Wednesday, 29 January 2014

Yahoo - thinking it through

Yahoo divides opinion.  As it happens I am still a big user of their portal page and find it easy to navigate and find plenty of different content.  Additionally I note efforts to improve this.  Others disagree and some (link here) even think that the core US business cannot be saved.  And then there are the significant minority interests in Asia. 

The shares have performed well over the last year, but there are some fairly clear differentiations in the underlying performance. 


To get a feel for this, first take a look at the key financial metrics.  Falling revenue, ebitda and operating income...but look at the 'earnings in equity interests' line.  As noted above, there are some clear business differentiations here. 

Let's look at the core business.  With Google a key statistic is the net growth of paid clicks.  Yes, prices again are falling (a trend we have also seen at Google) but it is the net rise that matters.  In Q4 this was 14%.  That reflects poorly against the average of the previous three quarters statistics of 13%, 16% and 17%, but is not a disaster.  The paid clicks business is still fine.


The same cannot be said though of the display business - and here is the differentiation with Google.  The net number here at -4% is the best for a year but nothing to really shout about.  2013 has been a difficult year in this regard - far harder than 2012.  This is the basis of much of the above-mentioned criticisms. 

As noted above, the equity interest line was strong, although the profit translation from Yahoo Japan was impacted by the weaker Yen.  The rise in the share price more than made up for that though.


Here comes the difficult valuation aspect of Yahoo.  The company usefully provides a valuation of the above two stakes in the numbers BUT this is necessarily subject to lots of change and evolution.  Are either of these a realisable sale price...and what about the various Alibaba valuations floating around the internet of up to US$125bn (and hence Yahoo's stake at US$30bn)?  And then there is tax to worry about...

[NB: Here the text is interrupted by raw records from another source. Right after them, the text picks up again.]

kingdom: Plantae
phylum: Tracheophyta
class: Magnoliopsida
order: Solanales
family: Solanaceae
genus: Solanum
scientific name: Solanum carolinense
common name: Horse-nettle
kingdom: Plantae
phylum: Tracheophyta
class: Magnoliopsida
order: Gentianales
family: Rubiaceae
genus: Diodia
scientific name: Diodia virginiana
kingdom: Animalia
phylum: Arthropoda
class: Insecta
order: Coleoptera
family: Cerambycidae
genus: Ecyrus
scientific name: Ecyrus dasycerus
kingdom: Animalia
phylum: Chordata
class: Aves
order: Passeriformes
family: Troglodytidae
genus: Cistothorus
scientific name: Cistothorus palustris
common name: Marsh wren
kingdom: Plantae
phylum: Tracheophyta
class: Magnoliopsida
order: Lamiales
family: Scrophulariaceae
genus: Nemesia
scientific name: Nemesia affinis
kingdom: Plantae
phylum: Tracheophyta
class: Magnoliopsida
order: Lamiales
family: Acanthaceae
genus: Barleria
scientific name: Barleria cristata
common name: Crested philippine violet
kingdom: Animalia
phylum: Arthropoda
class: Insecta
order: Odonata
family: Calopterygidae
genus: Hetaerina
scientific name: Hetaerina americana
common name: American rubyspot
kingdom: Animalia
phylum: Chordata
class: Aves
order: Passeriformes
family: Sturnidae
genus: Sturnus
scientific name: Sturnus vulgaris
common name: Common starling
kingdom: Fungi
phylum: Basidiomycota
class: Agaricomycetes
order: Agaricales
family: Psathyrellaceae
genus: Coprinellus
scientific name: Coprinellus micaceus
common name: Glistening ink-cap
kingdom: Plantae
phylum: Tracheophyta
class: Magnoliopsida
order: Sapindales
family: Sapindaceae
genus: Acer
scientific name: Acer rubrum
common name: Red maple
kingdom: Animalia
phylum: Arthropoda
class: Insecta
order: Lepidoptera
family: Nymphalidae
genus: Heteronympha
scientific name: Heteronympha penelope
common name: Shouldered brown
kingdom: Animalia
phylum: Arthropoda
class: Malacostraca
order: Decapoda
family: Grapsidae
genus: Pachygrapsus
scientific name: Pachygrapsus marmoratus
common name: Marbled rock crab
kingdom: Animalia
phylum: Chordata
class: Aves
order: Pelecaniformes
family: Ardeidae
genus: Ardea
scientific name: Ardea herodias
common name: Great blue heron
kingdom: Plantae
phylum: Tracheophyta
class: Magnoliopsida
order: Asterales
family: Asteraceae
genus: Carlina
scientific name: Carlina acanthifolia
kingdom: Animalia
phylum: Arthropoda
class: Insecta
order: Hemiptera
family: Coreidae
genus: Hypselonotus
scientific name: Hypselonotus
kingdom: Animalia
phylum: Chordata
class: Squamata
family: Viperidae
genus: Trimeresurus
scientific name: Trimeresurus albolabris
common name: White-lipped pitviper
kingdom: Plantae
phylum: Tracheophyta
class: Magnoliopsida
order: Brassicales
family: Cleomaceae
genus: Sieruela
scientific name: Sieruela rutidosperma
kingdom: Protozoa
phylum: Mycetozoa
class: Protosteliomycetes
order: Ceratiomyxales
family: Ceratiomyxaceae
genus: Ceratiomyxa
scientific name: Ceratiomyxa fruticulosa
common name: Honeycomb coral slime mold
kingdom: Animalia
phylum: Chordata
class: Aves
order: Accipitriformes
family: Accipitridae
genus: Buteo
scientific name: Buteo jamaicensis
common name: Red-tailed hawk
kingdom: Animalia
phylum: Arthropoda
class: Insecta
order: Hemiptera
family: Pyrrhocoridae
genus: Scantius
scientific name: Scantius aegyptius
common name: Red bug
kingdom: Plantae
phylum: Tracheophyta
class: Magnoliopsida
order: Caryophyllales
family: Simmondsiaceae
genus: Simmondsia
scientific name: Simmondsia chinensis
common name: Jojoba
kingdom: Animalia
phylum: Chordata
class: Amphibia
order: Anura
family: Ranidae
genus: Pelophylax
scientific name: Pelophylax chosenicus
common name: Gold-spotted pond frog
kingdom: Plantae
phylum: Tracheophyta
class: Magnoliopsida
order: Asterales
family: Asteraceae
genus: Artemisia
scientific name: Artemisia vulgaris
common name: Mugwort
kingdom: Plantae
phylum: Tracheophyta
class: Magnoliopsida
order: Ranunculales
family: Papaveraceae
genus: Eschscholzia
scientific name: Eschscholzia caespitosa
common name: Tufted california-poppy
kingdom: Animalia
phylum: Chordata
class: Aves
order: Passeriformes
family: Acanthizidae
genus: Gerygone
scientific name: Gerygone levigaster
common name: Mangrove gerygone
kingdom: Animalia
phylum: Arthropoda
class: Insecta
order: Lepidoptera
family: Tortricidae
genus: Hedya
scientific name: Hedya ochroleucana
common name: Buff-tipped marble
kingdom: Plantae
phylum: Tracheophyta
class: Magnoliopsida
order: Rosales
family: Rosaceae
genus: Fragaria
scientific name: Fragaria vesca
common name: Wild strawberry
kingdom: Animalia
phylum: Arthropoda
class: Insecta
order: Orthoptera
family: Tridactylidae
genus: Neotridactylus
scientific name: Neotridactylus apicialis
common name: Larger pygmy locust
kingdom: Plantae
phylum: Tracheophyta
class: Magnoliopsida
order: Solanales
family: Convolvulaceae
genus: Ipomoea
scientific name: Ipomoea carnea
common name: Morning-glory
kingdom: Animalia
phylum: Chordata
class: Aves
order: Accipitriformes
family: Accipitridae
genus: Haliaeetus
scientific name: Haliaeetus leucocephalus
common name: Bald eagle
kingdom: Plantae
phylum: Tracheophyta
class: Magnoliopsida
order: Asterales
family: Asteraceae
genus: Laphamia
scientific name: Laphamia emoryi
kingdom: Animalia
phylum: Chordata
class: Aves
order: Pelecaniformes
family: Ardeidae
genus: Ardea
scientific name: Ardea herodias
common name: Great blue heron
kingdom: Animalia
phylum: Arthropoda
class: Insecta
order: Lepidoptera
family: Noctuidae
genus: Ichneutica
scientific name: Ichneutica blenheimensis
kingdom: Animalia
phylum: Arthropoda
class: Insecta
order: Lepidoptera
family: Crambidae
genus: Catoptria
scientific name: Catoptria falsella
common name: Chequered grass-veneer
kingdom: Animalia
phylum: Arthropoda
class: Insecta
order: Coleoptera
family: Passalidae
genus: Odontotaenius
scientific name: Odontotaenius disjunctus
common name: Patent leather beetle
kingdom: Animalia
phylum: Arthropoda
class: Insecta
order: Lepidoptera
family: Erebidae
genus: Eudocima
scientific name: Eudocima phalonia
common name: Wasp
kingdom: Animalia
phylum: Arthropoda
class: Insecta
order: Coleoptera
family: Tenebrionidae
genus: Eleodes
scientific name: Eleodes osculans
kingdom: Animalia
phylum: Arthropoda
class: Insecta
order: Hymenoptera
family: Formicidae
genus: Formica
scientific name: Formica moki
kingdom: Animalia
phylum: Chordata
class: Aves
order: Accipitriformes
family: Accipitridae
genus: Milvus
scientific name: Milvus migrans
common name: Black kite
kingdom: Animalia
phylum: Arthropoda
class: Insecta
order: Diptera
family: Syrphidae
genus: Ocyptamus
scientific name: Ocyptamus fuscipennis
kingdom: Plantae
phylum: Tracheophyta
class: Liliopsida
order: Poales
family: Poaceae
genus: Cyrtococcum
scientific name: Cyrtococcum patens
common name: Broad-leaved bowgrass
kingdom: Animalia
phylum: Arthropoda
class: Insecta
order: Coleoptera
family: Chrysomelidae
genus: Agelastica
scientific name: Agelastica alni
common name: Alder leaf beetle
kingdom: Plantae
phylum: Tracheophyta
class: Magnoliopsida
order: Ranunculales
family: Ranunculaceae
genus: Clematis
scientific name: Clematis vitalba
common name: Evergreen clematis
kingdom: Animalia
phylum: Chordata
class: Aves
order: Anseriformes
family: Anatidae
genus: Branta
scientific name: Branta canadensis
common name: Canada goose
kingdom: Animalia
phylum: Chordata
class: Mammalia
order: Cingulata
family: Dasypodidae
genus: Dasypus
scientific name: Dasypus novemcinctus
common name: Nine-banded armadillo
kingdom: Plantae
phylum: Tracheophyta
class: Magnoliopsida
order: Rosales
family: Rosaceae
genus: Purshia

Given all the above, I don't think a combined valuation near US$30bn is not too bad an estimate.  With a Yahoo EV of US$36bn that puts the core business on a x10 ebit valuation. 

And that's the valuation debate across all of Yahoo.  Will spending any more of the US$2bn cash pile add value or not and how successful will the content push be?  What is the realisable value of the Asian investment?

The big downside for Yahoo is not continued tough trading in the US - although clearly this will not help.  The big downside is in Asia/Chinese internet related valuations.  That is what has the scope to drive the share sub US$30.  Good job then that China remains the biggest online growth market out there...

Bringing it all together - and from a zero position today - I am looking to start building below US$35 and then augment at US$32.5 and US$30.